Which brings me to the performances. Nancy Carroll as Viola/Cesario is wonderful, and is a stunning twin match for the sweet Sam Alexander as Sebastian (the latter still fondly remembered from his performances in last year's Hamlet and LLL). Alexandra Gilbreath is similarly breathtaking as her Lady Olivia moves from closed off mourning to giddy love, and it is hard not to follow her imaginative leap when Olivia is confronted by the visual delights of the twins: "most wonderful!" The biggest shame is that I really didn't feel Count Orsino (as played by Jo Stone-Fewings) was that big a deal: he seemed a bit 'meh' in terms of any real passionate pursuit of Lady Olivia, and too bland to justify true appeal to Viola. But maybe that's more to do with my limited familiarity with the play - perhaps he's meant to be rather pointless.

Elsewhere, Pamela Nomvete makes the role of Maria neatly spikey and sparky, yet also misguided in her edge of malevolence conducting the downfall of Malvolio. The comedic contributions of Richard McCabe and James Fleet as Sir Toby Belch and Sir Andrew Aguecheek respectively are as light as they should be, with appropriately suitable shades of darkness and dim-wittedness also respectively. How were Belch's farts done? I really don't want to know... and Fleet really needs to be on his game to nonchalantly place himself in exactly the right spot to not be concussed by a tree.

But I felt less certain about the aforementioned Yerolemou as the Fool: he's clearly massively talented, stature being no inhibitor to graceful movement, sharp physical or verbal comedy or to possessing an incredible voice. But the pacing of Feste's humour sometimes felt too rushed/manic: I know that without familiarity, Elizabethean wit can by-pass modern audiences but I did sometimes wonder if I had just missed something in the direction or delivery of certain lines.

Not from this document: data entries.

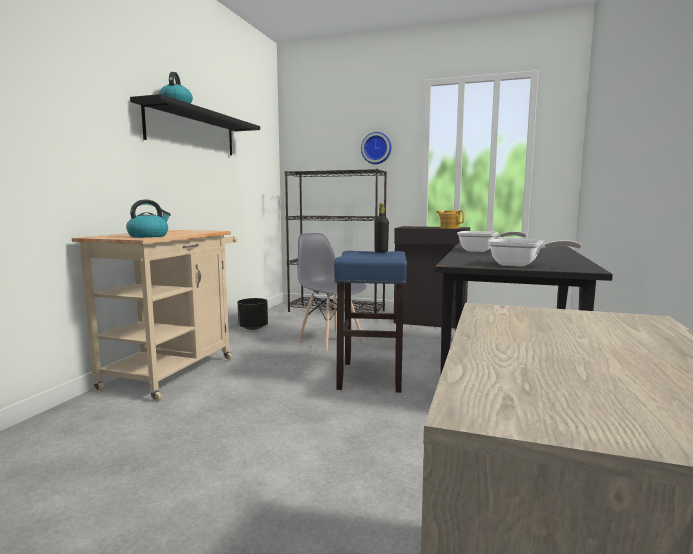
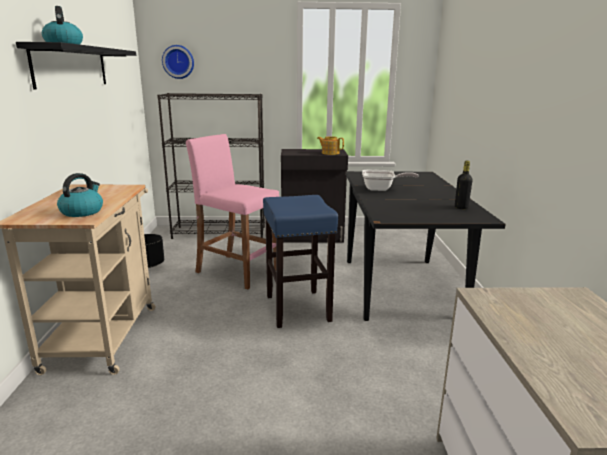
camera: 20 degrees left, 10 degrees up
grey chair [298,233,366,352] -> pink stool [186,134,279,289]
wall clock [361,132,391,164] -> wall clock moved to [162,45,194,79]
black bottle [375,203,389,253] -> black bottle moved to [455,161,473,209]
frying pan [488,238,581,267] -> none

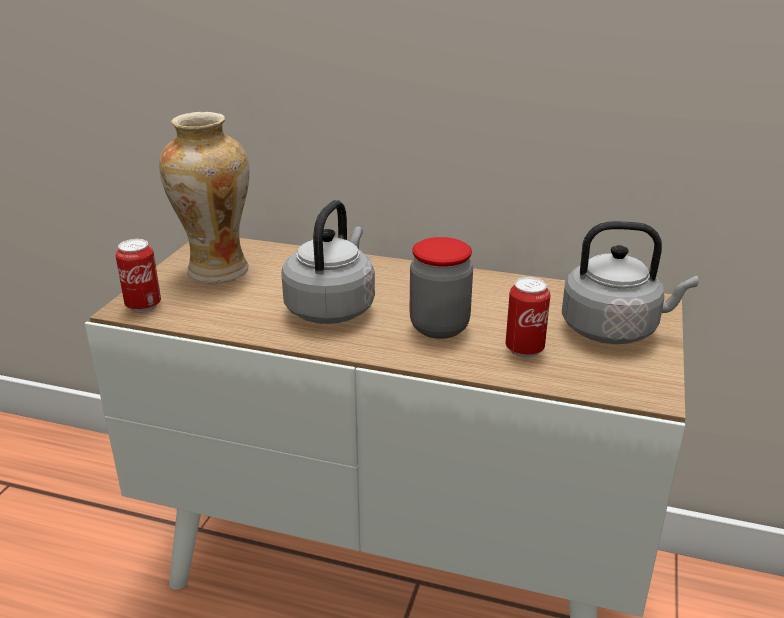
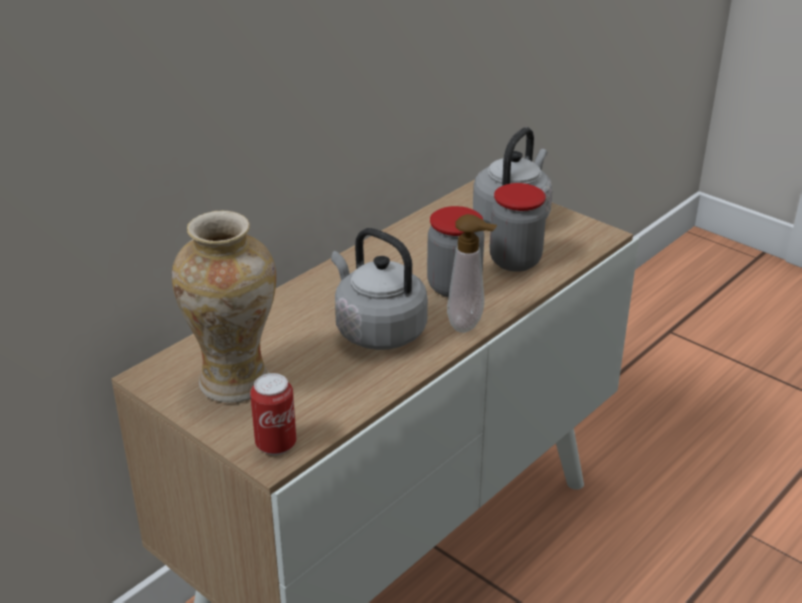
camera: 65 degrees left, 5 degrees up
can [506,277,550,358] -> jar [490,183,546,272]
none -> soap dispenser [447,214,497,332]

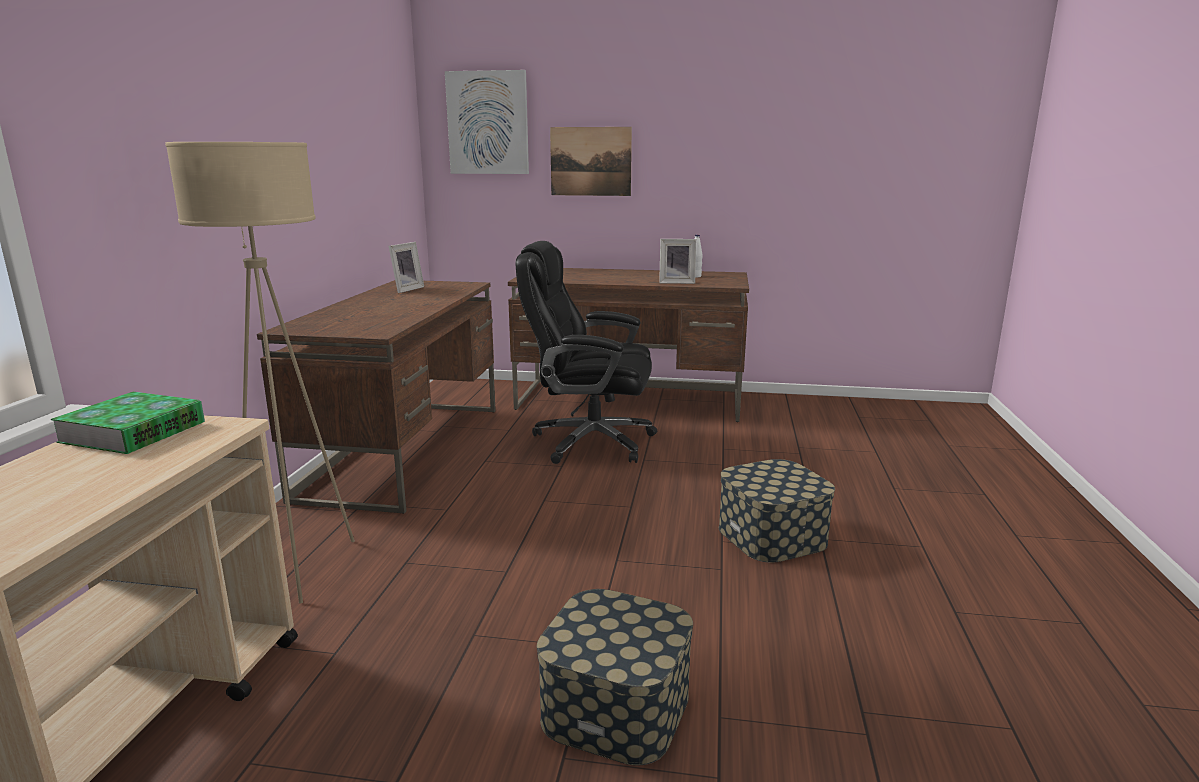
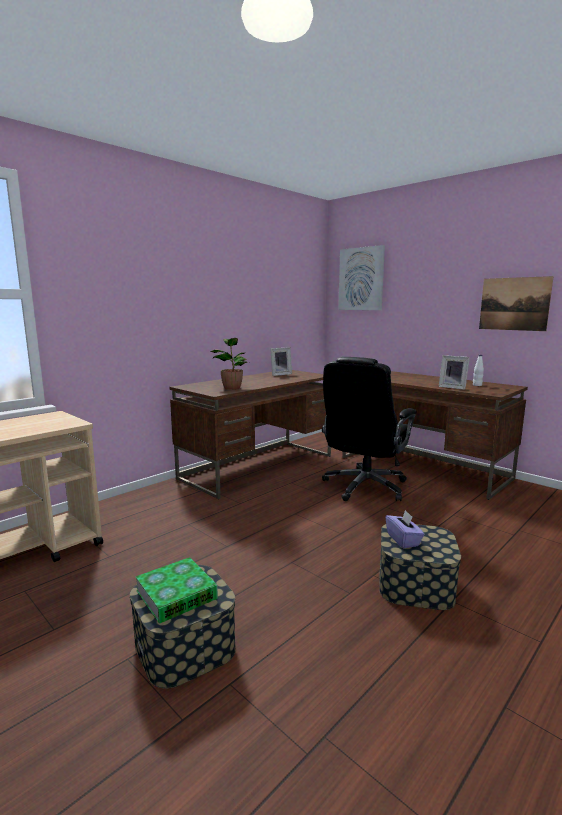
camera: 35 degrees right, 5 degrees down
book [51,392,205,454] -> book moved to [135,557,218,624]
beige floor lamp [165,142,355,604] -> none
black office chair [516,241,657,464] -> black office chair turned 105 degrees counterclockwise [322,357,417,501]
picture [550,127,632,196] -> picture moved to [479,276,554,331]
none -> potted plant [210,338,249,390]
none -> purple tissue box [385,510,424,548]

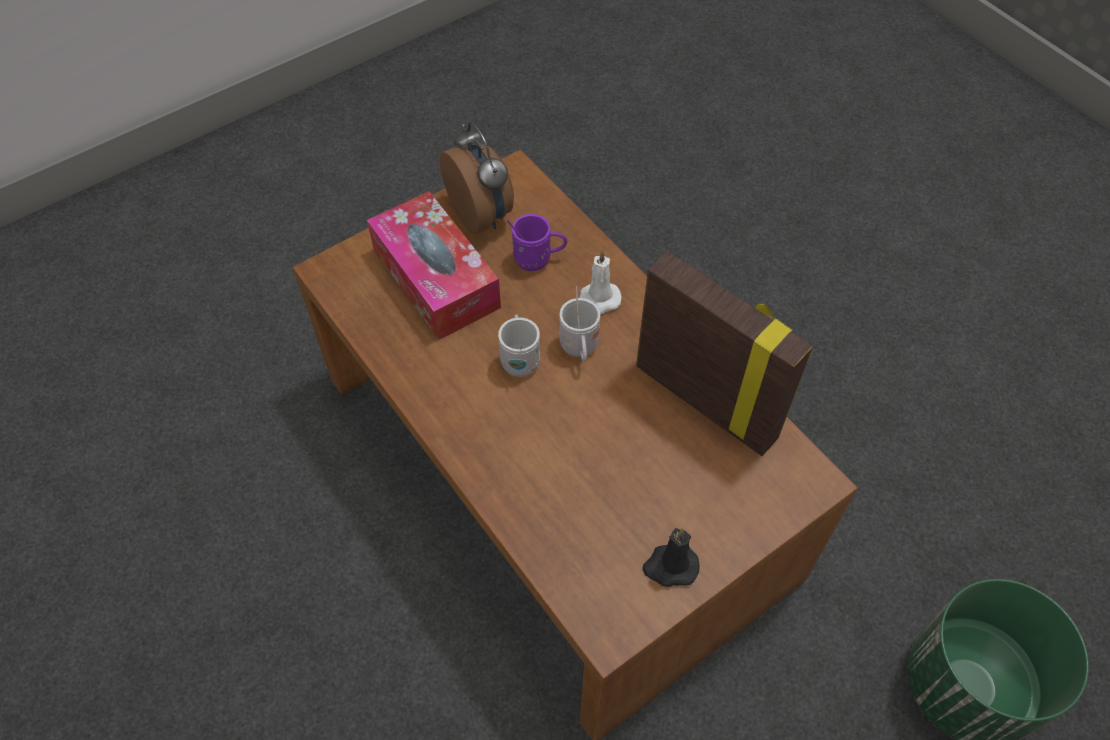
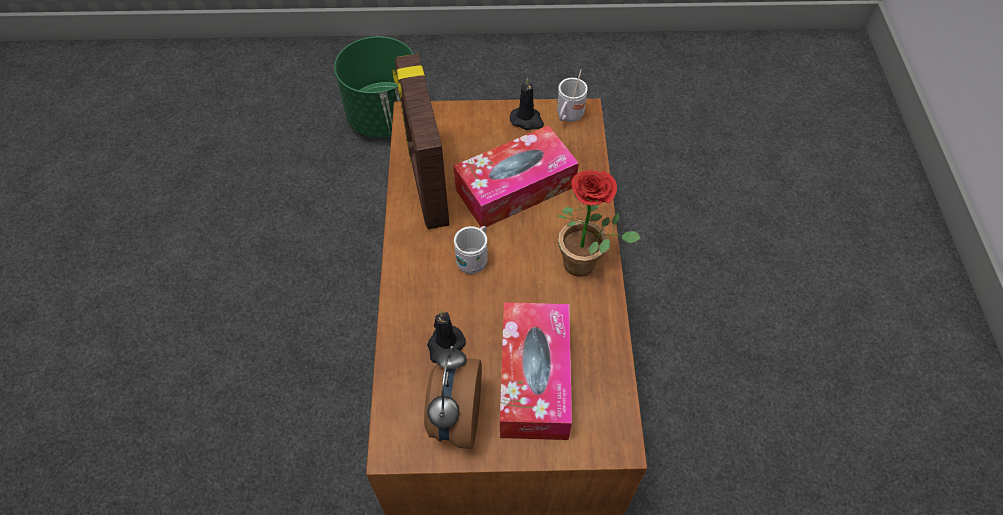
camera: 145 degrees left, 0 degrees up
white mug [498,314,540,377] -> white mug moved to [557,70,588,122]
purple mug [507,214,567,271] -> black candle [427,310,466,363]
white candle [579,250,622,314] -> none
none -> tissue box [454,125,579,227]
none -> potted plant [557,170,641,277]

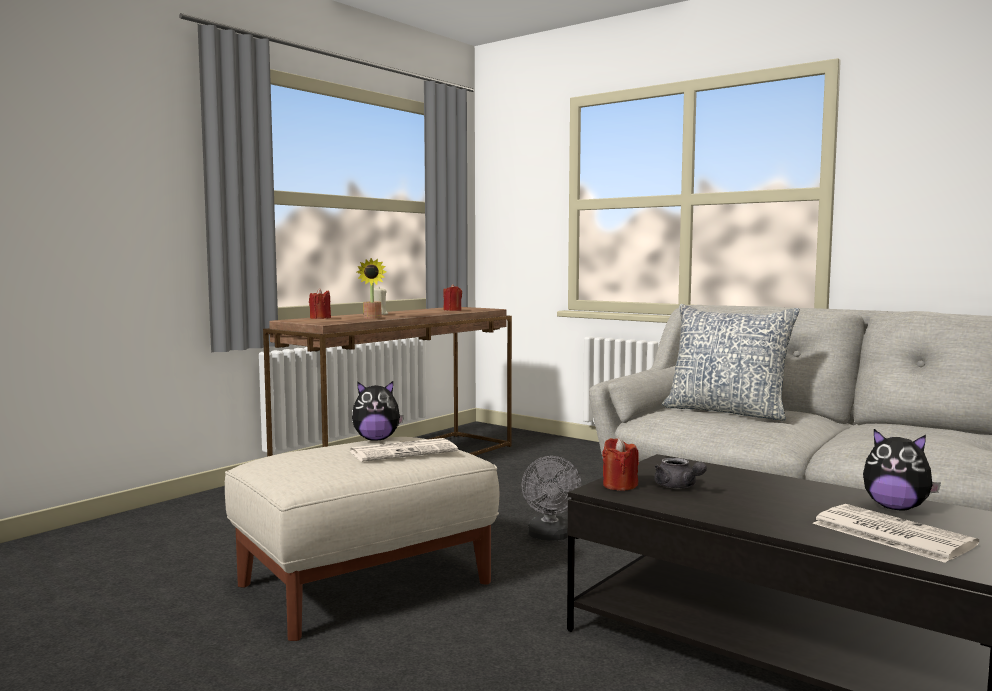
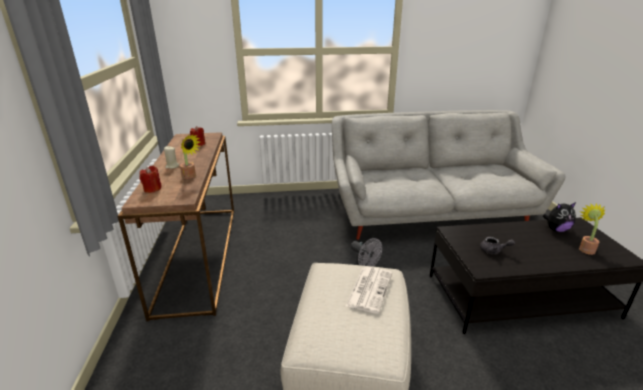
camera: 45 degrees left, 20 degrees up
plush toy [352,381,404,440] -> none
red candle [602,438,639,491] -> none
pillow [662,304,800,420] -> none
newspaper [813,504,979,563] -> potted plant [579,203,606,255]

Moreover, whilst Wilson is indeed a fine actor, but I can't help but feel that his Malvolio is just a little too old and Wilson's physique does not lend itself, as perhaps other actors may be fortunate in managing to convey, an inner youthfulness set free when made to be so foolish in love. The ludicrousness of Malvolio's hoodwinked passion is not just that his dour demeanor is replaced by an uncomfortable and unfamiliar use of smiling but that some longing is released by the possibility that the Lady Olivia loves him, and that this possibility is enough to drive him to acts against the grain of his previous tone of behaviour. Though Malvolio indeed cuts a tragic furious figure by the end, I wasn't quite convinced of the journey his character had undergone. And that felt like a slight disappointment. (I also couldn't help but think of the eloquent way Wilson played Eddie Clockerty and his simultaneous tolerance and loathing towards the cantankerous Janice Toner [Kate Murphy] in Tutti Frutti, though that may be apropos of little).

But, overall, this was a really great way to spend an afternoon. I'm slowly clocking up Shakespeare productions (I'm planning to see Winter's Tale when they bring the production back next year, and the new productions of Romeo & Juliet and Anthony and Cleopatra, plus Morte D'Arthur if I can), so it was rather exciting to get another under my belt. And it was good to see another comedy -- Julius Caesar may be good, but it's not known for its laughs and Neil especially was glad on an autumnal day to get some giggles in place.

Anyway, Twelfth Night currently runs at Stratford until 21 November before hitting London from pre-Xmas until late February 2010.

*Clearly my European identification abilities are currently scrambled along with my vocal system. ARGH!